DATA LISTING
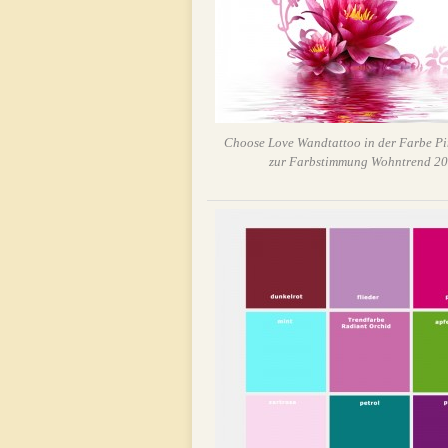
Choose Love Wandtattoo in der Farbe Pi
zur Farbstimmung Wohntrend 2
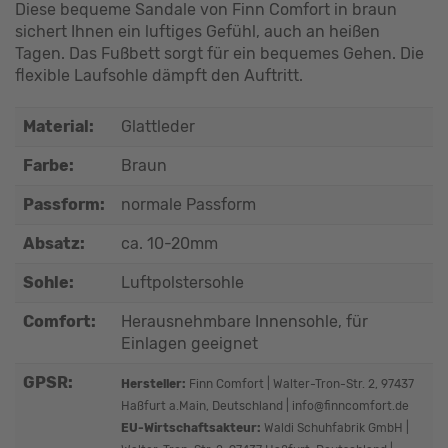
Diese bequeme Sandale von Finn Comfort in braun
sichert Ihnen ein luftiges Gefühl, auch an heißen
Tagen. Das Fußbett sorgt für ein bequemes Gehen. Die
flexible Laufsohle dämpft den Auftritt.
Material:
Glattleder
Farbe:
Braun
Passform:
normale Passform
Absatz:
ca. 10-20mm
Sohle:
Luftpolstersohle
Comfort:
Herausnehmbare Innensohle, für
Einlagen geeignet
GPSR:
Hersteller:
Finn Comfort | Walter-Tron-Str. 2, 97437
Haßfurt a.Main, Deutschland | info@finncomfort.de
EU-Wirtschaftsakteur:
Waldi Schuhfabrik GmbH |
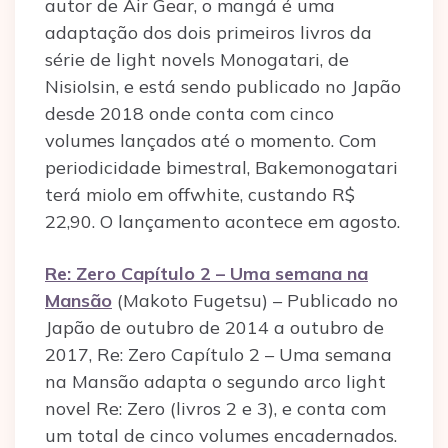
autor de Air Gear, o mangá é uma
adaptação dos dois primeiros livros da
série de light novels Monogatari, de
NisioIsin, e está sendo publicado no Japão
desde 2018 onde conta com cinco
volumes lançados até o momento. Com
periodicidade bimestral, Bakemonogatari
terá miolo em offwhite, custando R$
22,90. O lançamento acontece em agosto.
Re: Zero Capítulo 2 – Uma semana na
Mansão
(Makoto Fugetsu) – Publicado no
Japão de outubro de 2014 a outubro de
2017, Re: Zero Capítulo 2 – Uma semana
na Mansão adapta o segundo arco light
novel Re: Zero (livros 2 e 3), e conta com
um total de cinco volumes encadernados.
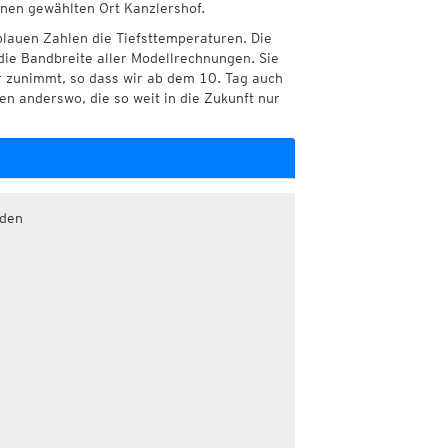
hnen gewählten Ort Kanzlershof.
blauen Zahlen die Tiefsttemperaturen. Die
die Bandbreite aller Modellrechnungen. Sie
r zunimmt, so dass wir ab dem 10. Tag auch
n anderswo, die so weit in die Zukunft nur
aden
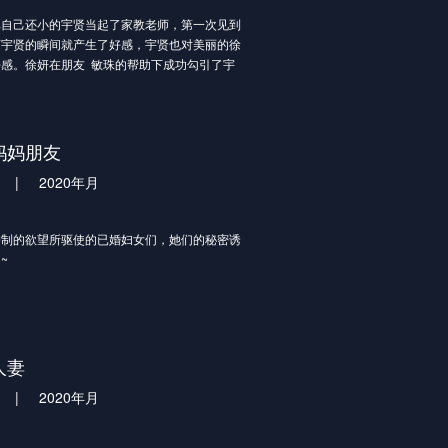
比自己还小的宇贤当起了家教老师，第一次见到
师宇贤的瞬间就产生了好感，宇贤也对美丽的徐
感。徐妍在朋友 敏珠的帮助下成功勾引了宇
太不懂事的敏珠知道徐妍的心思，却自己也接近了
..而且看到敏珠和宇贤的相遇，生气的徐妍对好友
常生气，为了一个男人而展开的姐妹情仇故事才
始。
妈妈朋友
|
2020年月
抑制的欲望所驱使的已婚妇女们，她们的秘密诱
~
离婚后和儿子东镇两人一起生活的罗妍，因为丈
事业失败而无处可去，在后辈敏珠的拜托下，四
时生活在一起了。亨哲想和敏珠做爱，但被拒绝
哲便趁着敏珠外出找工作之时，跟性感的罗妍独
人妻
生了不可描述的关系..
|
2020年月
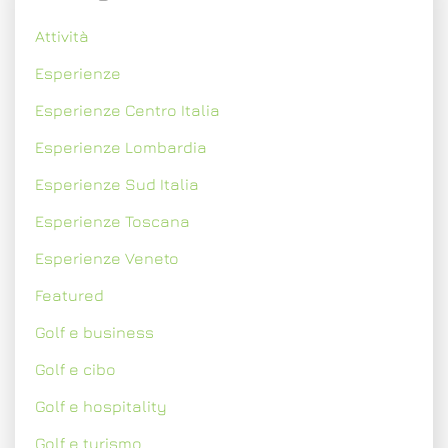
Attività
Esperienze
Esperienze Centro Italia
Esperienze Lombardia
Esperienze Sud Italia
Esperienze Toscana
Esperienze Veneto
Featured
Golf e business
Golf e cibo
Golf e hospitality
Golf e turismo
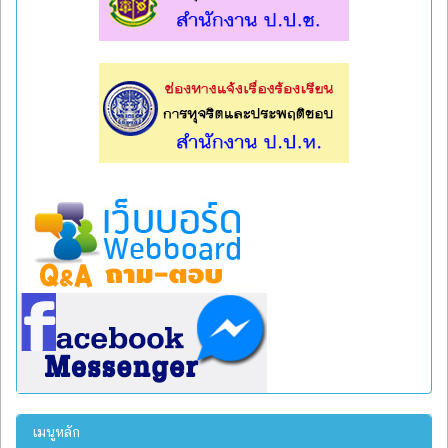
l
l
เมนูหลัก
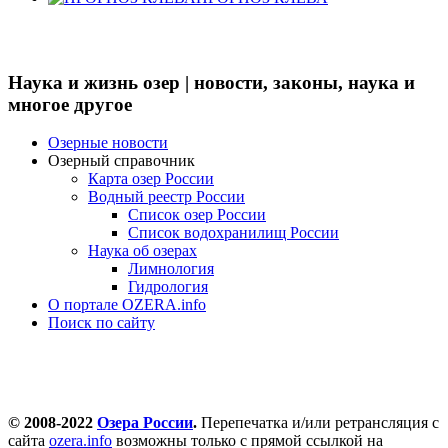
Наука и жизнь озер | новости, законы, наука и
многое другое
Озерные новости
Озерный справочник
Карта озер России
Водный реестр России
Список озер России
Список водохранилищ России
Наука об озерах
Лимнология
Гидрология
О портале OZERA.info
Поиск по сайту
© 2008-2022
Озера России
.
Перепечатка и/или ретрансляция с
сайта
ozera.info
возможны только с прямой ссылкой на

BRIEF
The expected output is every entry above, retyped exactly, with the pictures removed.

YOUR SOLUTION
Choose Love Wandtattoo in der Farbe Pi
zur Farbstimmung Wohntrend 2
Diese bequeme Sandale von Finn Comfort in braun
sichert Ihnen ein luftiges Gefühl, auch an heißen
Tagen. Das Fußbett sorgt für ein bequemes Gehen. Die
flexible Laufsohle dämpft den Auftritt.
Material:
Glattleder
Farbe:
Braun
Passform:
normale Passform
Absatz:
ca. 10-20mm
Sohle:
Luftpolstersohle
Comfort:
Herausnehmbare Innensohle, für
Einlagen geeignet
GPSR:
Hersteller:
Finn Comfort | Walter-Tron-Str. 2, 97437
Haßfurt a.Main, Deutschland | info@finncomfort.de
EU-Wirtschaftsakteur:
Waldi Schuhfabrik GmbH |
autor de Air Gear, o mangá é uma
adaptação dos dois primeiros livros da
série de light novels Monogatari, de
NisioIsin, e está sendo publicado no Japão
desde 2018 onde conta com cinco
volumes lançados até o momento. Com
periodicidade bimestral, Bakemonogatari
terá miolo em offwhite, custando R$
22,90. O lançamento acontece em agosto.
Re: Zero Capítulo 2 – Uma semana na
Mansão
(Makoto Fugetsu) – Publicado no
Japão de outubro de 2014 a outubro de
2017, Re: Zero Capítulo 2 – Uma semana
na Mansão adapta o segundo arco light
novel Re: Zero (livros 2 e 3), e conta com
um total de cinco volumes encadernados.
hnen gewählten Ort Kanzlershof.
blauen Zahlen die Tiefsttemperaturen. Die
die Bandbreite aller Modellrechnungen. Sie
r zunimmt, so dass wir ab dem 10. Tag auch
n anderswo, die so weit in die Zukunft nur
aden
比自己还小的宇贤当起了家教老师，第一次见到
师宇贤的瞬间就产生了好感，宇贤也对美丽的徐
感。徐妍在朋友 敏珠的帮助下成功勾引了宇
太不懂事的敏珠知道徐妍的心思，却自己也接近了
..而且看到敏珠和宇贤的相遇，生气的徐妍对好友
常生气，为了一个男人而展开的姐妹情仇故事才
始。
妈妈朋友
|
2020年月
抑制的欲望所驱使的已婚妇女们，她们的秘密诱
~
离婚后和儿子东镇两人一起生活的罗妍，因为丈
事业失败而无处可去，在后辈敏珠的拜托下，四
时生活在一起了。亨哲想和敏珠做爱，但被拒绝
哲便趁着敏珠外出找工作之时，跟性感的罗妍独
人妻
生了不可描述的关系..
|
2020年月
Attività
Esperienze
Esperienze Centro Italia
Esperienze Lombardia
Esperienze Sud Italia
Esperienze Toscana
Esperienze Veneto
Featured
Golf e business
Golf e cibo
Golf e hospitality
Golf e turismo
l
l
เมนูหลัก
Наука и жизнь озер | новости, законы, наука и
многое другое
Озерные новости
Озерный справочник
Карта озер России
Водный реестр России
Список озер России
Список водохранилищ России
Наука об озерах
Лимнология
Гидрология
О портале OZERA.info
Поиск по сайту
© 2008-2022
Озера России
.
Перепечатка и/или ретрансляция с
сайта
ozera.info
возможны только с прямой ссылкой на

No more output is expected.